Est-ce le régime d’Adel Abdel Mahdi qui est ici remis en cause par les manifestants ou bien s’agit-il de revendications plus profondes ? Le gouvernement est-il à la hauteur des enjeux ?

Les revendications viennent de loin. Il faut en effet se souvenir que l’Irak est un pays martyr. Depuis l’intervention unilatérale des États-Unis en 2003, ce pays s’est littéralement enfoncé dans la violence et n’a quasiment pas connu de répit. Il y a eu des vagues d’attentats terroristes d’une ampleur considérable pendant les années qui ont suivi la chute de Saddam Hussein, l’émergence de Daech avec la mise en coupe réglée d’une partie du territoire irakien à partir de 2014, puis la guerre menée par la coalition anti-Daech sous égide étatsunienne. Cette longue suite de violences exacerbées a mis ce pays en situation de quasi-faillite, malgré ses grandes richesses en hydrocarbures.

Aujourd’hui, ces revendications viennent à un moment où une partie de la population n’accepte plus de vivre dans de telles conditions. Cela dépasse le simple enjeu du chômage et de la corruption, mais concerne aussi les services publics minimaux, qui ne sont pas encore fonctionnels. Nous sommes dans une situation où le manque d’État est cruellement ressenti au quotidien. Le gouvernement, qui n’est au pouvoir que depuis moins d’un an, n’est pas capable de répondre positivement aux pressantes attentes d’une très grande partie de la population. Bien que l’on ne puisse pas considérer que le gouvernement en place soit le seul responsable de la dégradation de la situation, il n’en demeure pas moins qu’il est la cible logique des manifestants puisqu’il est censé exercer le pouvoir.

Où en est la situation sécuritaire de l’Irak ? Toutes les régions sont-elles revenues sous le contrôle de l’État, avec quelles forces en puissance ?

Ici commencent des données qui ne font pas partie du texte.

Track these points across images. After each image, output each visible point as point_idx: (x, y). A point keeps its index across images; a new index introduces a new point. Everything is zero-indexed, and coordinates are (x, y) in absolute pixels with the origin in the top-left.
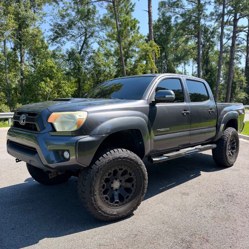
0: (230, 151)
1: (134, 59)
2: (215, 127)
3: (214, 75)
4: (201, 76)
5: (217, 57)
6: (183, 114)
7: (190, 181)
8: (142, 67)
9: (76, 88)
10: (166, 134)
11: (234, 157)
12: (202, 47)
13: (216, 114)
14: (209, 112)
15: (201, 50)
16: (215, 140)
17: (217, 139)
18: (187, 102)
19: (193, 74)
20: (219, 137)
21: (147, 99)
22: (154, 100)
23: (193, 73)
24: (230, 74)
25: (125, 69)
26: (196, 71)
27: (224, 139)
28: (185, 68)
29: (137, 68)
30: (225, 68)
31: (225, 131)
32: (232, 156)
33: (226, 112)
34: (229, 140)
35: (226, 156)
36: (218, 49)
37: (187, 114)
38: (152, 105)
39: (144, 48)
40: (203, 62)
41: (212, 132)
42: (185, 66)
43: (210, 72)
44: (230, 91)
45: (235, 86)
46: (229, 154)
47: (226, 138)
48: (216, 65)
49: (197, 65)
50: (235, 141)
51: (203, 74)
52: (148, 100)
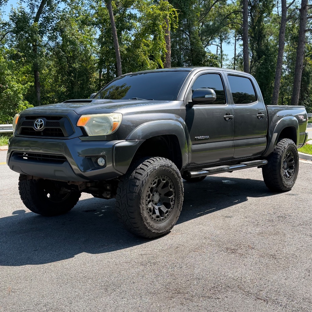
0: (286, 171)
1: (133, 32)
2: (266, 138)
3: (271, 61)
4: (250, 60)
5: (277, 27)
6: (225, 118)
7: (234, 206)
8: (148, 46)
9: (30, 84)
10: (206, 143)
11: (292, 179)
12: (251, 9)
13: (267, 119)
14: (258, 117)
15: (250, 14)
16: (265, 154)
17: (268, 153)
18: (229, 104)
19: (236, 58)
20: (271, 151)
21: (182, 99)
22: (191, 101)
23: (235, 56)
24: (299, 58)
25: (119, 50)
26: (241, 53)
27: (278, 153)
28: (221, 47)
29: (139, 47)
30: (291, 48)
31: (280, 143)
32: (289, 177)
33: (280, 117)
34: (284, 155)
35: (280, 176)
36: (278, 12)
37: (229, 119)
38: (189, 106)
39: (150, 12)
40: (252, 37)
41: (262, 145)
42: (221, 43)
43: (265, 55)
44: (300, 88)
45: (308, 79)
46: (284, 173)
47: (281, 151)
48: (276, 41)
49: (241, 42)
50: (292, 157)
51: (253, 57)
52: (184, 101)
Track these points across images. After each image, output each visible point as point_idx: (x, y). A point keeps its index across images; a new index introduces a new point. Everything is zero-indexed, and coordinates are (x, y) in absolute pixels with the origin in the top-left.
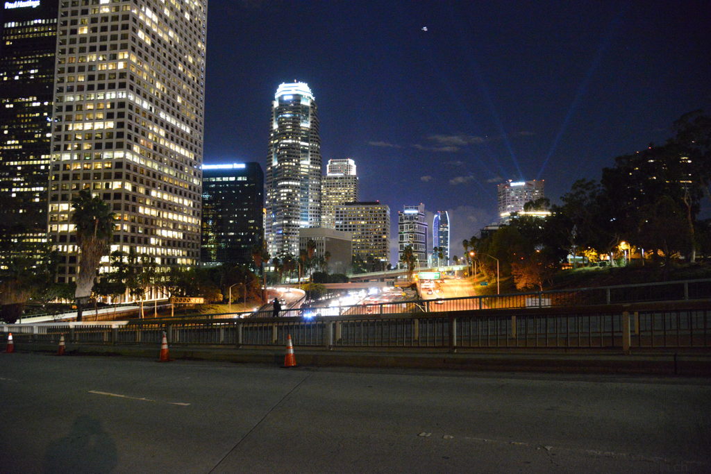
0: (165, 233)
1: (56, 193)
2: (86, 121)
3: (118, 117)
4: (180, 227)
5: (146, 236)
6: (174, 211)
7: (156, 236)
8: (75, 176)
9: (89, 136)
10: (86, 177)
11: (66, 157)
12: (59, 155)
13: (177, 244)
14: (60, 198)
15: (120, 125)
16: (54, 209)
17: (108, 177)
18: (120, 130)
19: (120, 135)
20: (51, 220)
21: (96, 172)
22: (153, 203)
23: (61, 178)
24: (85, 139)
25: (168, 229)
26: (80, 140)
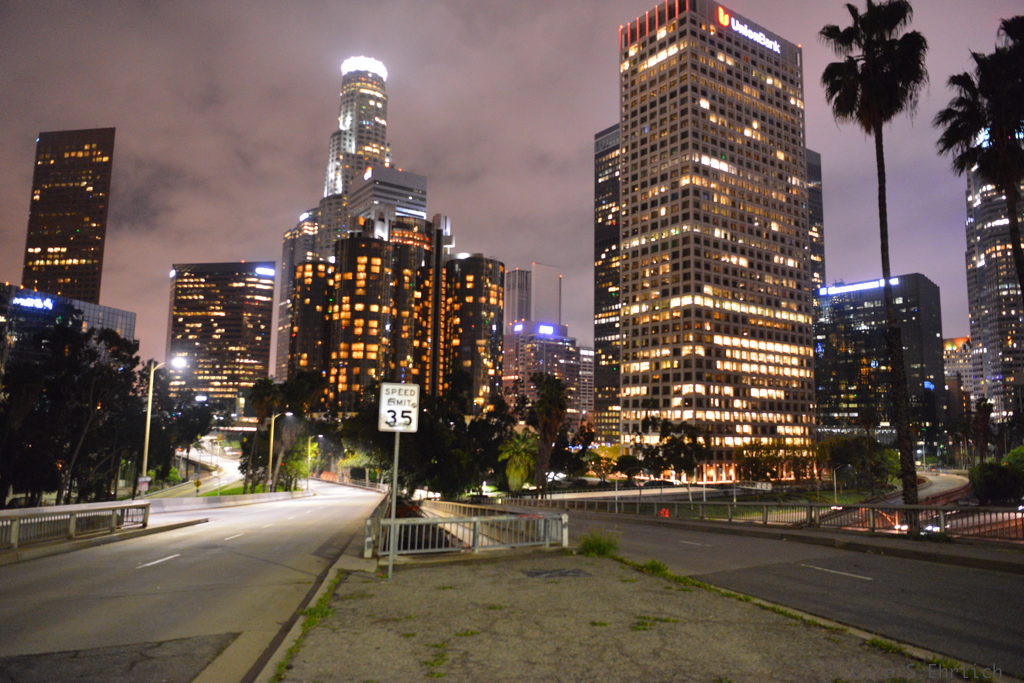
0: (755, 393)
2: (652, 264)
3: (684, 256)
4: (779, 383)
7: (744, 397)
8: (644, 330)
11: (635, 309)
12: (628, 308)
13: (776, 406)
14: (631, 357)
16: (625, 370)
18: (687, 270)
19: (687, 276)
20: (624, 383)
24: (652, 286)
25: (760, 387)
26: (647, 288)
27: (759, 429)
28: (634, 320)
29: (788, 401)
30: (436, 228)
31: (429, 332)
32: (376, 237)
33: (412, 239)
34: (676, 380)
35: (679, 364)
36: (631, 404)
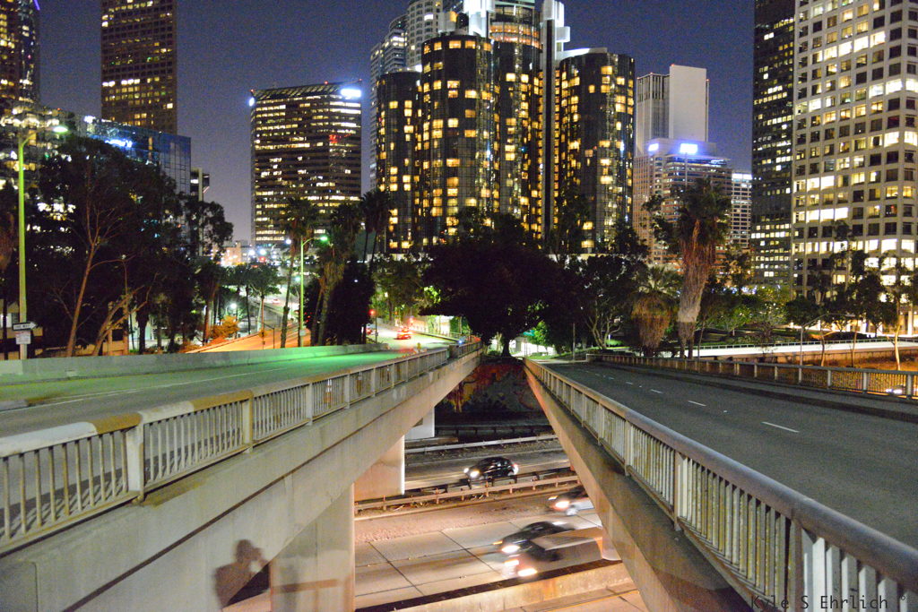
1: (802, 163)
2: (843, 40)
3: (893, 21)
8: (829, 134)
9: (847, 64)
10: (844, 132)
11: (814, 105)
12: (805, 104)
14: (808, 170)
15: (895, 34)
16: (800, 188)
17: (876, 126)
18: (895, 43)
19: (895, 52)
20: (797, 205)
21: (859, 121)
23: (808, 138)
24: (842, 71)
26: (834, 74)
28: (814, 118)
30: (546, 18)
31: (541, 152)
32: (471, 33)
33: (517, 35)
34: (873, 198)
35: (876, 177)
36: (806, 231)
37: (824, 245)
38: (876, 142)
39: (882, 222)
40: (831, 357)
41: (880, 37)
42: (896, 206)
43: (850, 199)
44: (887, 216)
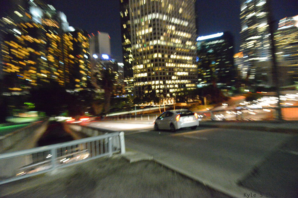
0: (179, 74)
2: (142, 30)
3: (153, 26)
4: (186, 70)
5: (170, 76)
6: (183, 63)
7: (175, 75)
8: (141, 54)
9: (144, 36)
10: (144, 53)
11: (137, 46)
12: (134, 46)
13: (185, 78)
15: (154, 29)
16: (135, 68)
17: (152, 52)
18: (154, 32)
19: (155, 34)
20: (135, 73)
21: (148, 51)
22: (173, 60)
23: (136, 55)
24: (143, 38)
25: (180, 71)
27: (180, 86)
28: (137, 50)
29: (190, 76)
34: (153, 71)
35: (153, 65)
36: (137, 80)
37: (142, 83)
38: (152, 56)
39: (155, 77)
40: (145, 112)
41: (151, 30)
42: (158, 73)
43: (147, 71)
44: (156, 75)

Il serait trop simple de considérer que la stabilité est revenue dans le pays. Bien sûr, Daech a connu des défaites réelles et n’a plus aujourd’hui de places fortes urbaines comme ce fut le cas il y a quelques années. Pour autant, les attentats commis par l’organisation terroriste se poursuivent, et il existe encore des zones rurales sous sa coupe, dans le désert du centre et du nord de l’Irak notamment. Ce serait se bercer d’illusions de considérer que les forces sécuritaires irakiennes maîtrisent la situation sur la totalité du territoire.

La situation est d’autant plus compliquée à gérer pour le gouvernement actuel, quoi qu’on puisse penser de celui-ci, qu’il est pris en étau entre l’Iran et ses milices alliées, réellement influentes sur le sol irakien, et les États-Unis, qui continuent eux aussi à posséder un poids important. Le gouvernement irakien est sans cesse obligé de tenir compte de ces deux pressions extérieures contradictoires et de maintenir une politique d’équilibre fort instable. Exercice particulièrement complexe à l’heure où l’administration Trump met la « pression maximale » sur la République islamique d’Iran.

C’est dans ce contexte que le gouvernement de Adel Abdel Mahdi est obligé de se mouvoir, ce qui rend infiniment compliquée la relance de la machine économique et aléatoire l’efficacité opérationnelle des forces de sécurité qui empêche de ce fait la maîtrise de la totalité du territoire. Moqtada Al-Sadr, chef d’une véritable force politique organisée, tente de profiter de ces contradictions en accentuant son discours souverainiste. C’est peut-être sur cet axe qu’il pourra capitaliser une partie du mouvement de contestation qui se développe actuellement sous nos yeux.